If I see Brendan Frasier in a movie, I think "that dude seems to ONLY pick
terrible movies."

Nic Cage: "His appearance in a movie often has nothing to do with it's
quality, although as time goes on he's gotten pretty bad at picking movies"

Leonardo DiCaprio: "Never picks a bad movie. Regardless of opinion on his
skill, he has never made a Ghost Rider or a Mummy Returns."

I'd say Joseph Gordon-Levitt also seems to have great taste in scripts, as
long as you realize how hard it is to turn down being "the GI Joe bad guy
alongside Doctor Who."

YMMV

*Directors, sadly, seem to be much less consistent. Besides Nolan.

------
Hyena
This discussion is dumb. To begin with, CEOs don't all do the same thing. To
end with, it's only a certain sort of CEO people don't like.

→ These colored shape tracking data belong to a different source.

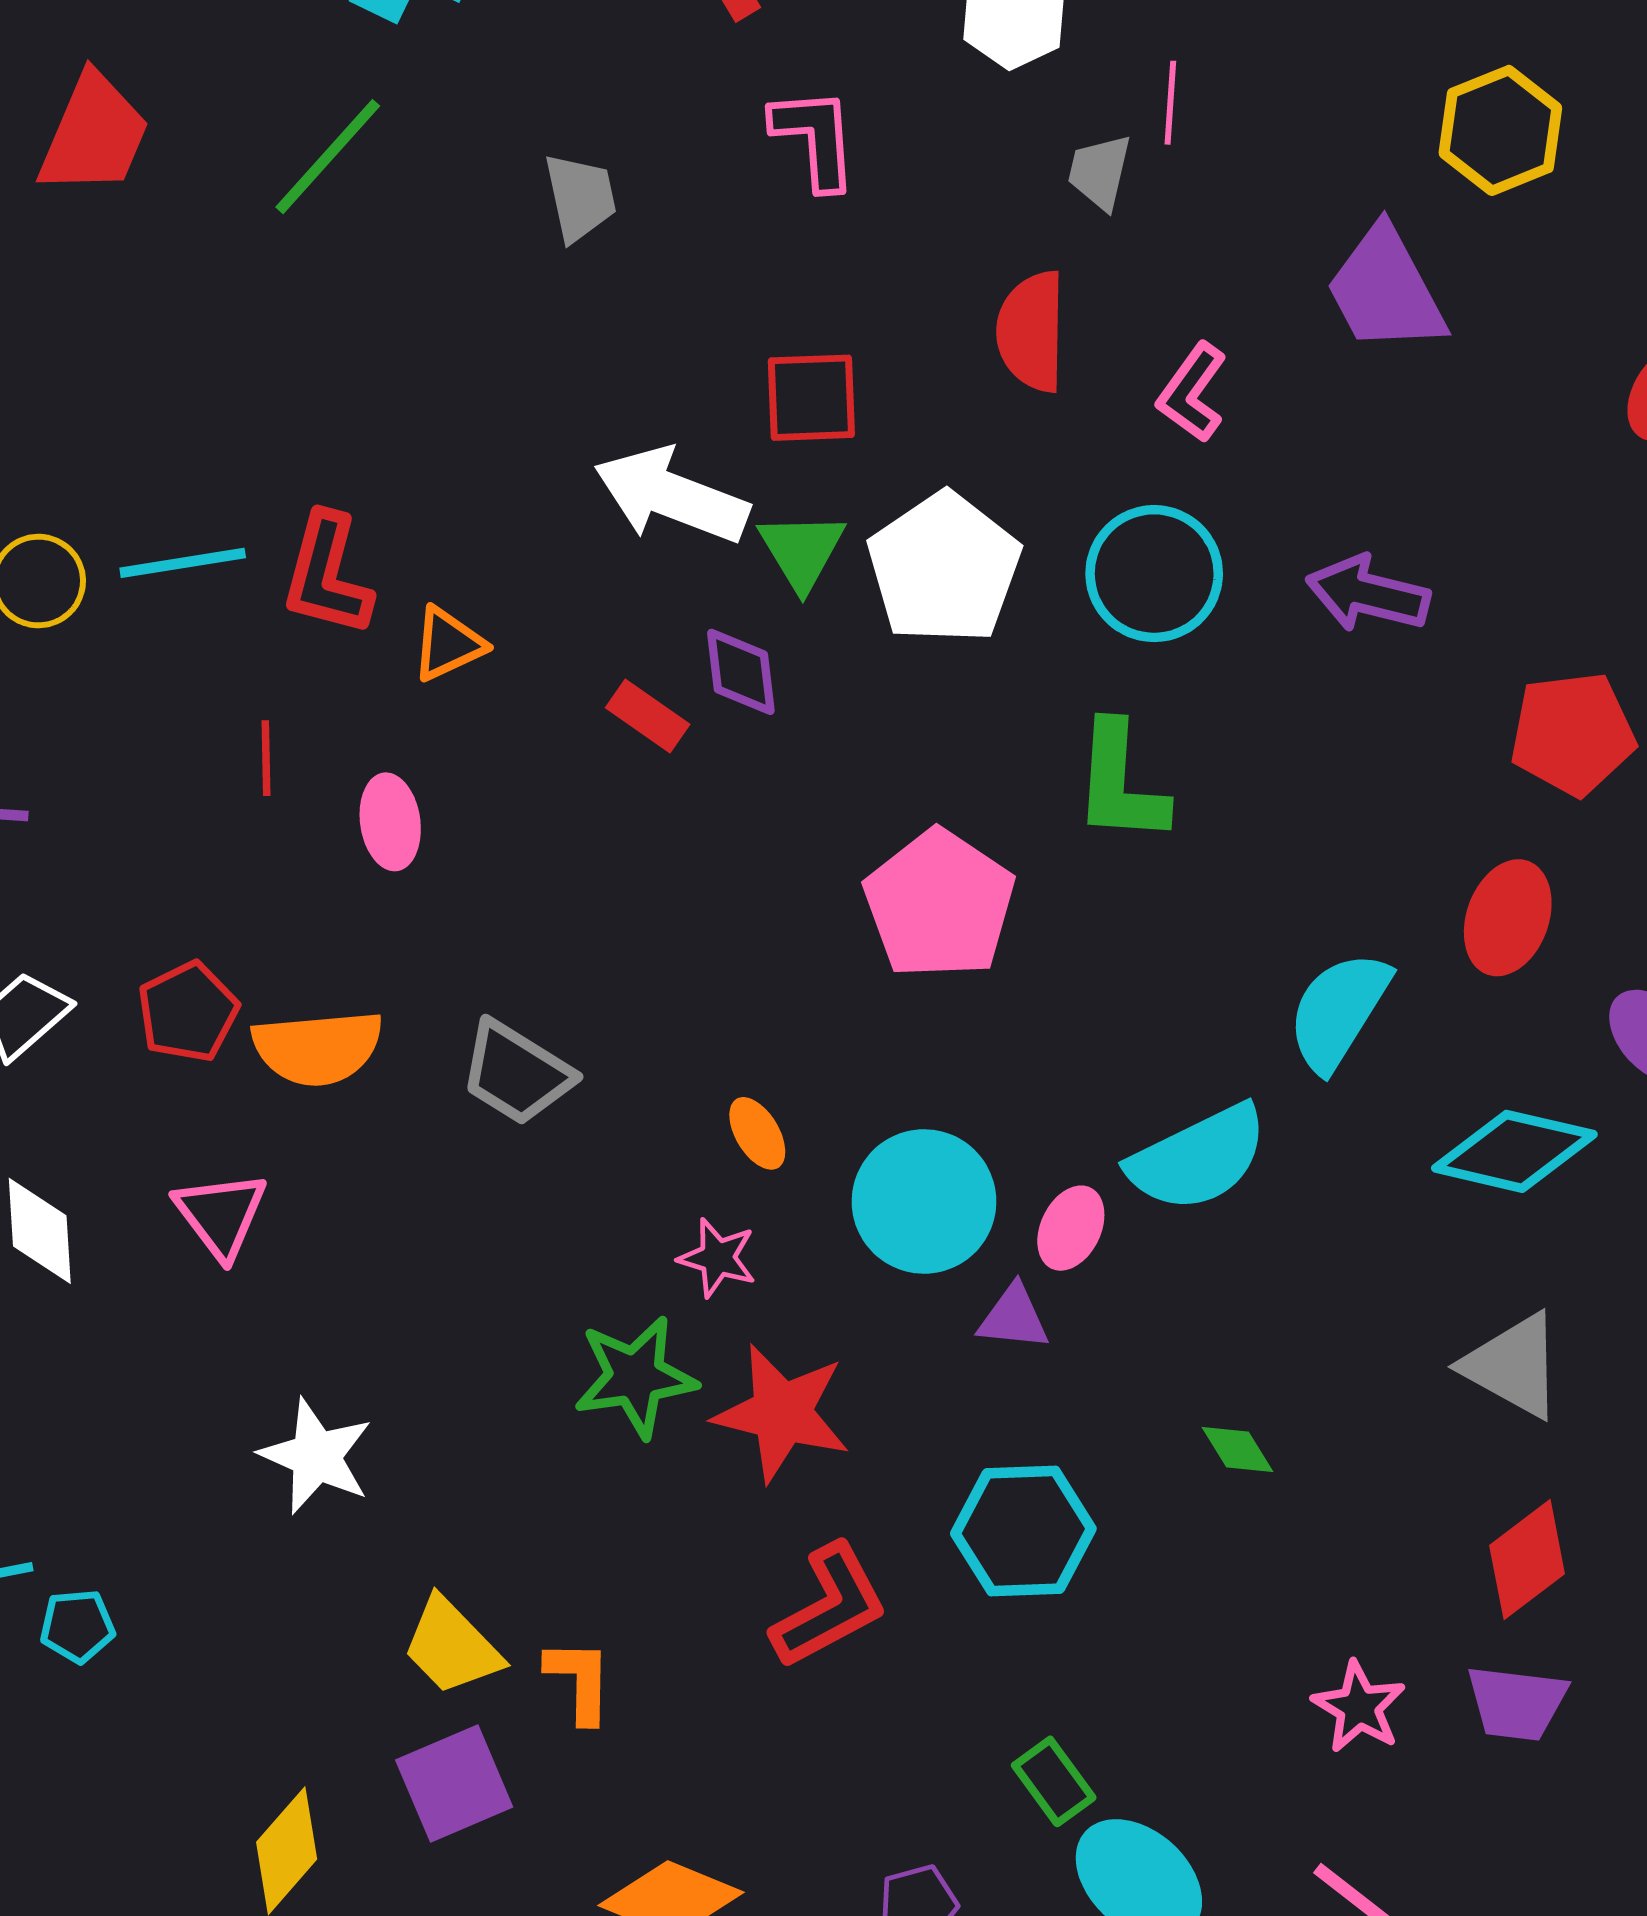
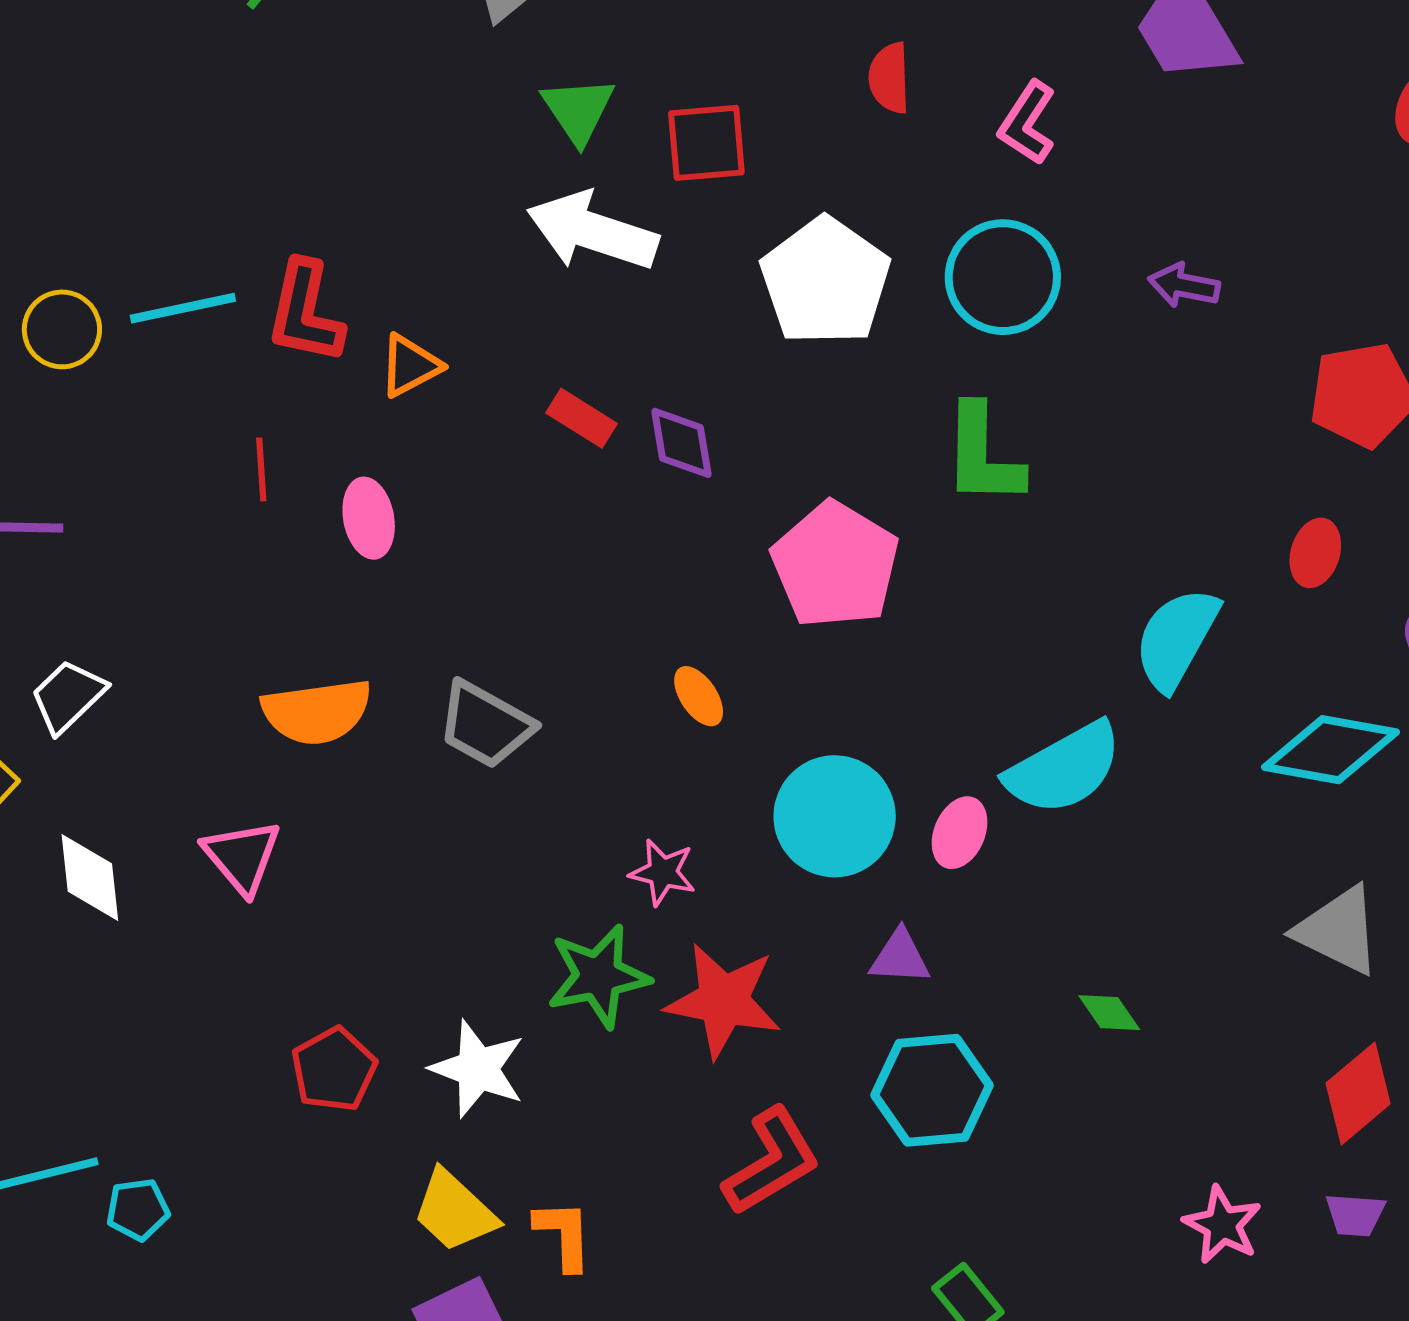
red semicircle: (1031, 331) -> (889, 78), size x0.7
green triangle: (802, 551) -> (578, 110), moved
purple arrow: (1368, 594) -> (1184, 285), size x0.7
purple diamond: (741, 672) -> (681, 443), moved
red ellipse: (1508, 918) -> (1315, 553), size x0.7
red pentagon: (188, 1012) -> (334, 1070), moved
orange ellipse: (757, 1133) -> (699, 696), moved
purple triangle: (1014, 1317) -> (900, 957), moved
white star: (316, 1456) -> (478, 1069), moved
purple trapezoid: (1517, 1703) -> (1355, 1215), size x0.7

In reality, the CEO is just the top level person in an organization. The most
important task the company faces should be expertise and focus of the CEO. If
your company is product driven (Apple), it should be your chief product dude.
If your company is advertising driven (Coca-Cola), it should be your chief
marketeer. Etc. This ensures (we hope) that the focus of the company is on its
most important dimension because the CEO can quash all opposition to its goals
(on paper).

The CEOs who are truly reviled are those which are "standard management
hacks". These are placeholder CEOs. If your company has one of these, it's in
trouble.

------
larrik
You can just as easily say "only founding CEOs are worth the money" using this
sort of analysis.

It seems to me that the _right_ CEO is worth way more than the 2nd best. It's
just that you might do a poor job of determining who is right.

Kind of reminds me of the old joke "what do you call the guy who graduated
last from med school? 'Doctor'!"

------
anamax
> Here’s one wild idea: the CEO stock options should be compared to a
> reference index built with its main competitors.

It's not clear that US tax law makes that reasonably possible. If it doesn't,
it's a safe bet that the relevant provision was promoted as "protecting
investors".